As cerca de 70 obras que a partir de amanhã se poderão ver nas mais de 25 salas que compõem o novo espaço expositivo de chão e paredes brancas, com bonitos tectos de estuque trabalhado, fazem parte de uma parcela da colecção que está em depósito na Fundação de Serralves, no Porto, assim com as restantes 30 que, durante o próximo ano, trocarão de lugar com algumas das peças que agora integram o percurso de Narrativa de uma Colecção.

Sem interlocutores
Nas salas que parecem nascer do longo corredor, umas amplas e outras exíguas por manterem a área das celas originais do convento, há pinturas de Ângelo de Sousa (S/Título, 1986) e Álvaro Lapa (Museu I, 1984), de Julião Sarmento (Dias de Escuro e Luz VIII – dança) e Pedro Cabrita Reis (O Desejo do Eterno, 1984), mas também escultura de Rui Sanches (Natureza-Morta, 1984) e fotografia de Alberto Carneiro (A Floresta, 1978) e Helena Almeida (Desenho Habitado, 1977). Nalgumas das "celas" há apenas uma obra, o que cria um ambiente de grande intimidade. É difícil perceber que lógica assiste à montagem porque, na visita de ontem, não havia interlocutores que pudessem falar do programa expositivo nem textos de catálogo que o enquadrassem.

Ao demitir-se, David Santos, também co-comissário da exposição, impediu o uso do guião que para ela tinha construído com a co-comissária Adelaide Ginga, que também se afastou do projecto, e de todos os conteúdos que até então tinham sido produzidos, considerando-os trabalho autoral. Isto ajuda a explicar por que razão o que hoje se poderá ver foi montado com a colaboração de dois curadores que vieram de Serralves (Ricardo Nicolau e Marta Almeida, ontem ausentes) e porque é que, numa primeira fase, não haverá catálogo nem roteiro disponíveis para os visitantes.

Na nota que enviou para as redacções dando conta da inauguração, o assessor de imprensa de Barreto Xavier, João Póvoas, faz notar que Narrativa de uma Colecção resulta de uma colaboração entre a DGPC e a Fundação de Serralves, cujo presidente já manifestou por diversas vezes não estar disponível para ceder a título permanente as 550 obras da Colecção SEC que tem em depósito, de acordo com um protocolo, até 2027.

Os dois curadores de Serralves trabalharam a partir de um conjunto seleccionado pelos anteriores comissários, que fizeram a sua escolha com base na totalidade das obras que a colecção inclui e nas suas mais de mil fichas detalhadas, que constam de três pesados dossiers à guarda do Museu do Chiado.

* **Dados fornecidos**:
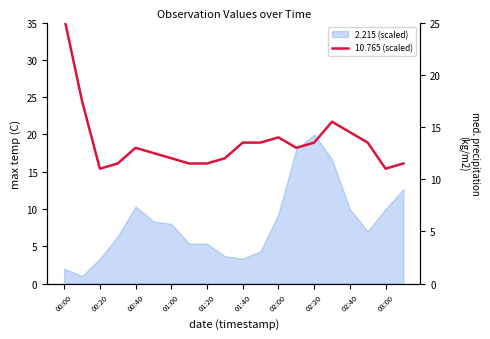

What is the sum of the values at 10 and 19?

25.0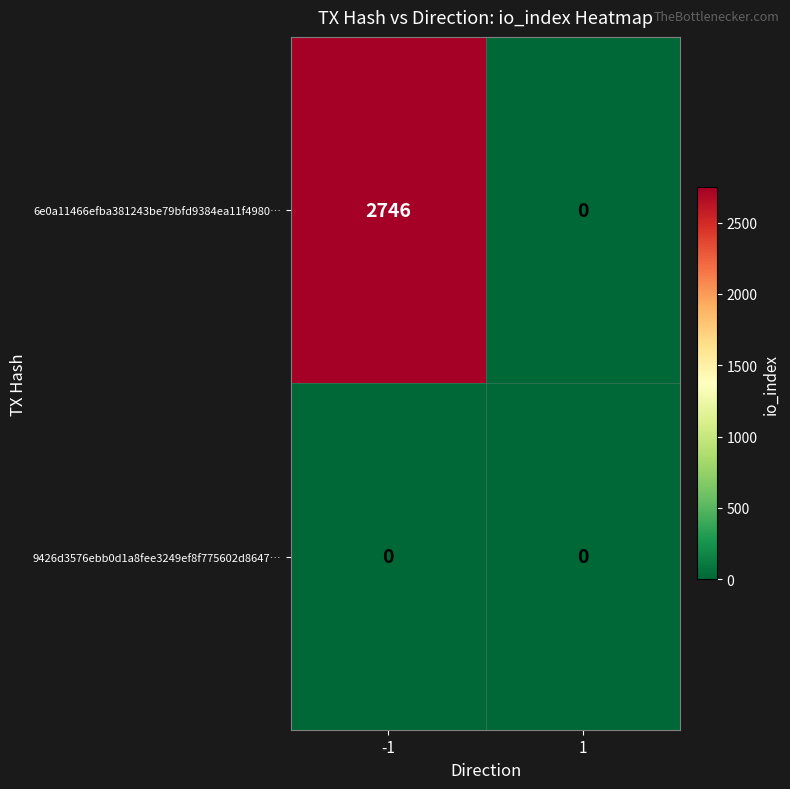

Which series has the largest total across all categories?

6e0a11466efba381243be79bfd9384ea11f4980…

* **Exercícios a realizar**:
• a. Transcreva sem alterações o trecho do texto sobre a exposição que começa nas palavras que contêm "As cerca de" e termina depois de "de uma Colecção.".
• b. Segundo o texto sobre a exposição, por que razão não haverá catálogo nem roteiro para os visitantes numa primeira fase? Explique em até três frases.
O material não faz falta para resolver as tarefas.

* **Soluções**:
• a.
As cerca de 70 obras que a partir de amanhã se poderão ver nas mais de 25 salas que compõem o novo espaço expositivo de chão e paredes brancas, com bonitos tectos de estuque trabalhado, fazem parte de uma parcela da colecção que está em depósito na Fundação de Serralves, no Porto, assim com as restantes 30 que, durante o próximo ano, trocarão de lugar com algumas das peças que agora integram o percurso de Narrativa de uma Colecção.

• b. Ao demitir-se, o co-comissário David Santos impediu o uso do guião que tinha construído com a co-comissária Adelaide Ginga. Impediu também o uso de todos os conteúdos produzidos até então, por considerá-los trabalho autoral.